# Использование revdep-rebuild

## ZmiyGorinich

Возник вопрос. Как часто надо пользоваться revdep-rebuild и с какими параметрами?

----------

## dish

Смысл простой. Ты часто делаешь emerge --deep world?

Я ее пользую после emerge --deep --newuse --update world.

----------

## ZmiyGorinich

Раз в неделю обновляю портаже и потом соответственно emerge -uD world  :Smile: 

А запускать просто revdep-rebuild? или есть какие-то подводные камни в использовании? Система никогда не ляжет?  :Smile: 

----------

## dish

Здесь написано, что все может быть. Зависимости -- штука жуткая  :Smile: 

----------

## ZmiyGorinich

Спасибо... будем пробовать

----------

## doonkel

Семь раз отмерь, один раз отреж. Особенно когда это касается libxxx.

----------

## ZmiyGorinich

А точнее? Какой у меня есть выбор если revdep-rebuild хочет перекомпилировать?

----------

## viy

revdep-rebuild надо использовать тогда, когда разработчики какого-либо из пакетов решили изменить (повысить как правило) версию shared библиотек, которые этот пакет предоставляет. Возникает ситуация, когда фактически зависимости пакетов удовлетворены (с точки зрения emerge), но все зависимые пакеты перестают работать, т.к. используемая shared библиотека отсутствует.

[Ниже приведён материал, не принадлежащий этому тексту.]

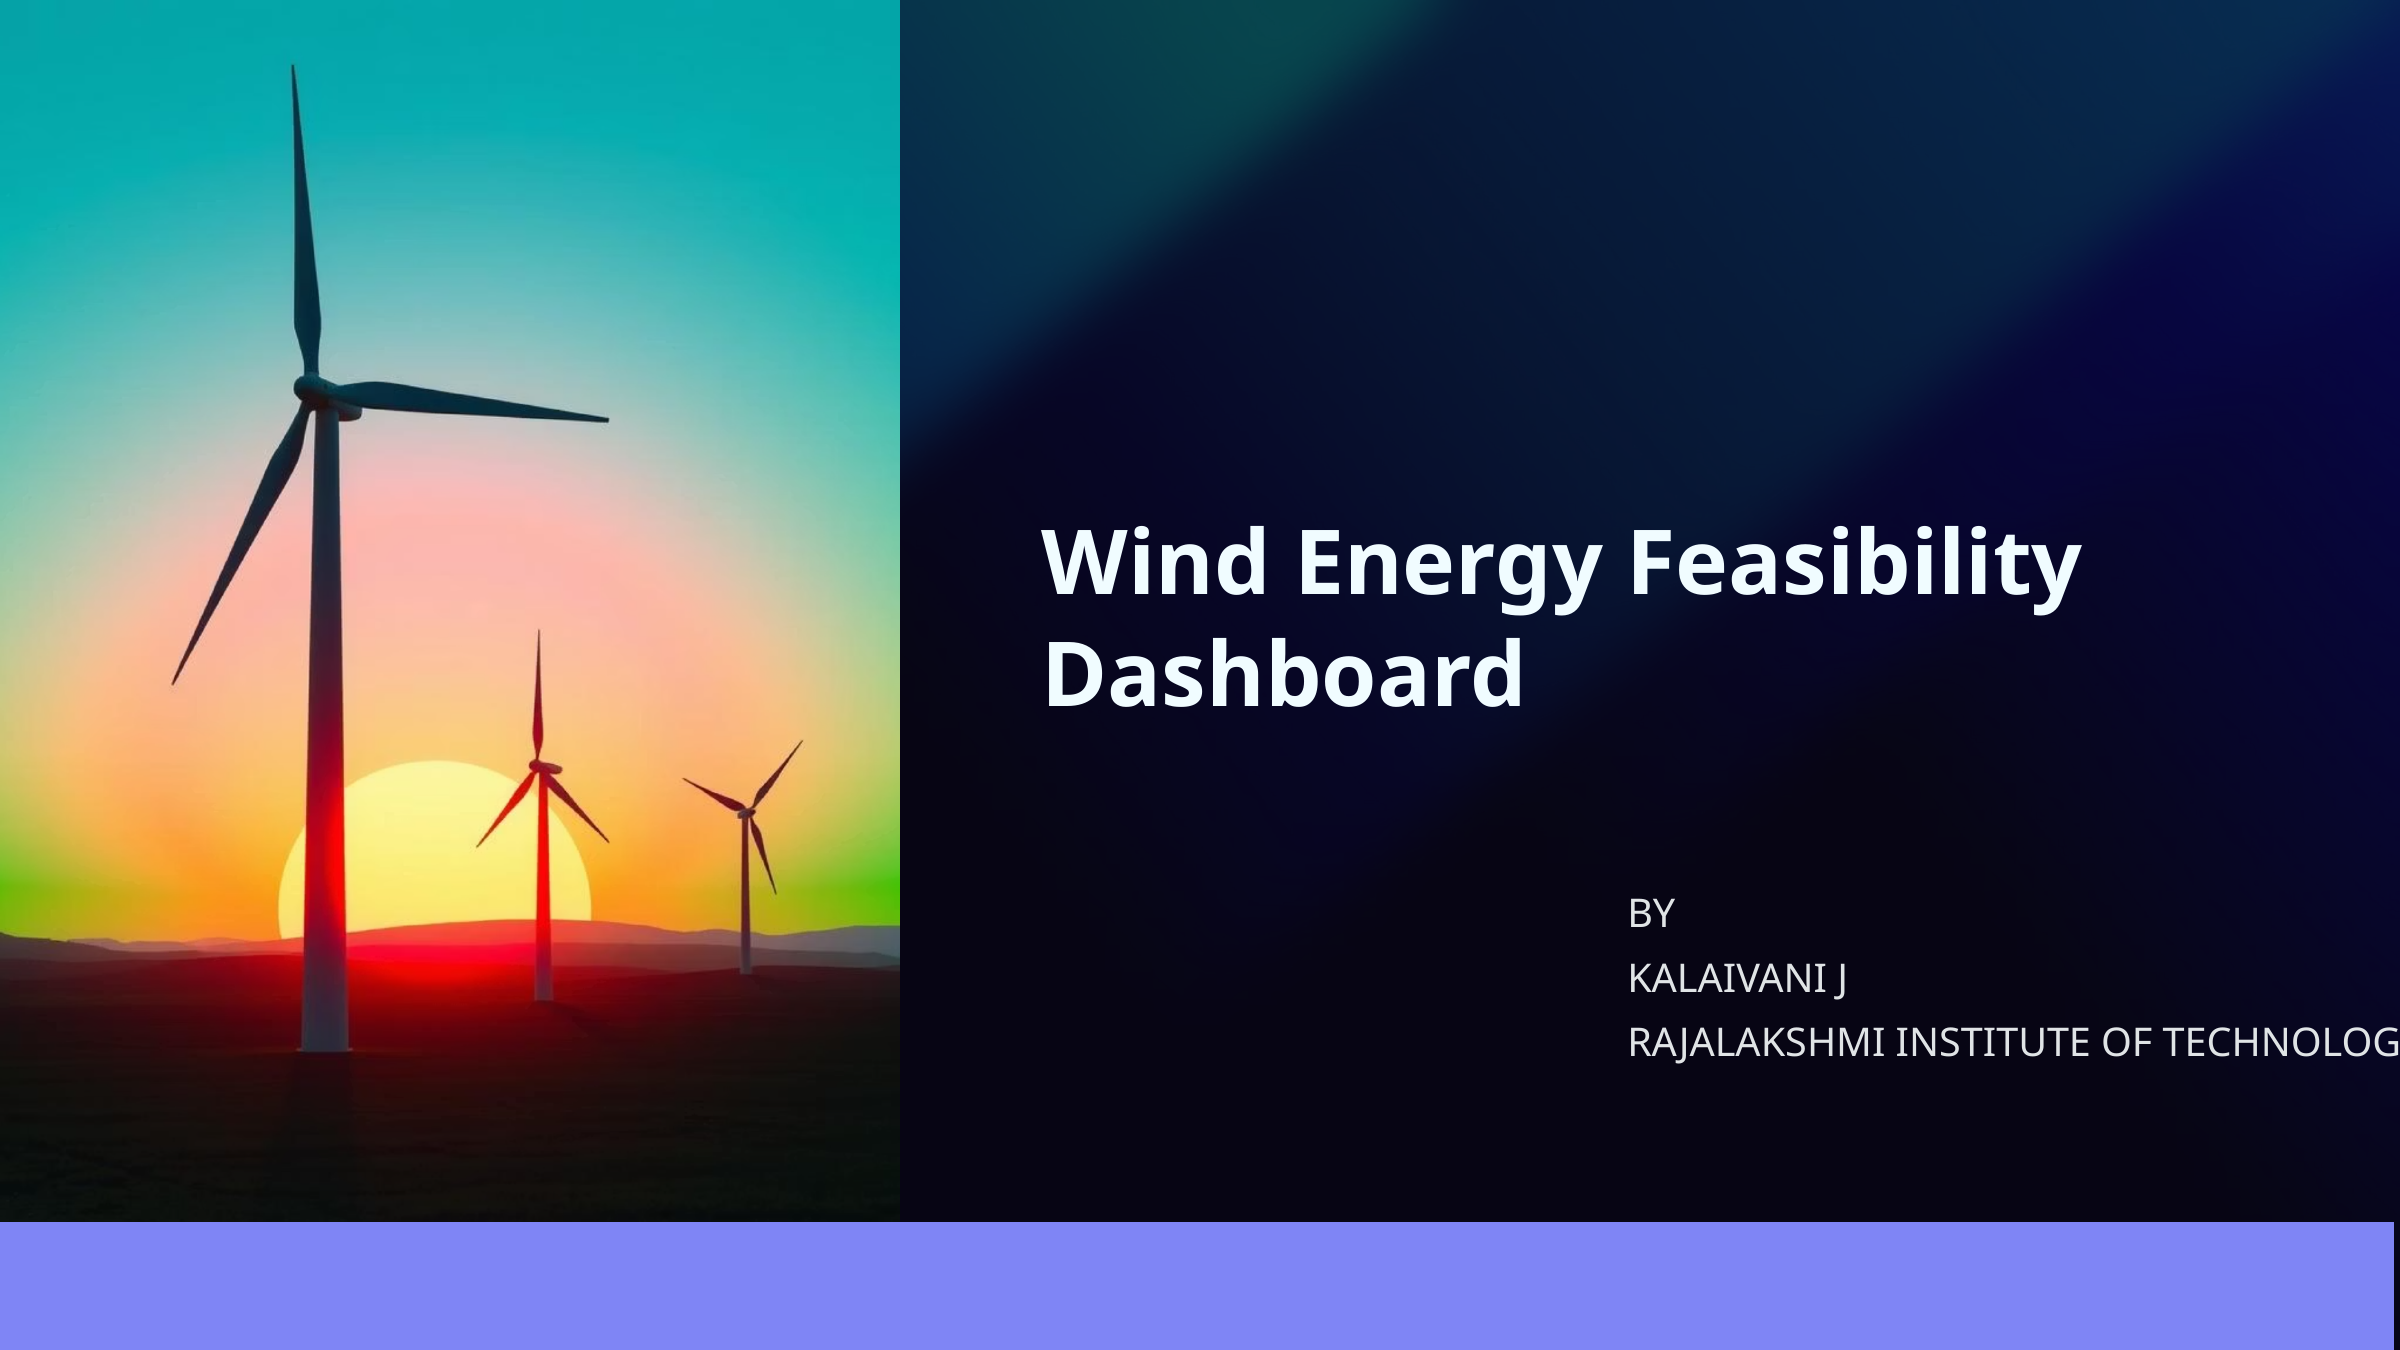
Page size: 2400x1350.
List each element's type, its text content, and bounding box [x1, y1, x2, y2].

Пример: PostgreSQL Global Development Team забыли повысить версию libpq.so при выпуске 8.0 версии postgres'а. Ошибку решили исправить в релизе 8.0.2. Итого --- ставим postgresql-8.0.2, emerge удовлетворен. Однако (в моем случае), php, mod_php, samba и exim перестают работать --- старой libpq.so.3 больше нет, зато появилась libpq.so.4.

Запускаем (как подсказывает emerge после установки postgresql'а) revdep-rebuild --soname 'libpq.so.3', пересобираем все, что зависит от старой версии libpq. Все опять работает.

Выбора два. Точнее один, т.к. в любом случае надо перекомпилировать: либо перекомпилировать пакет без заморочек, либо подправить USE-флаги так, чтобы впредь не возникало подобных ситуаций. Хотя второй вариант не всегда приемлем...

----------

## ZmiyGorinich

Спасибо за точный и информативный ответ  :Smile: 

----------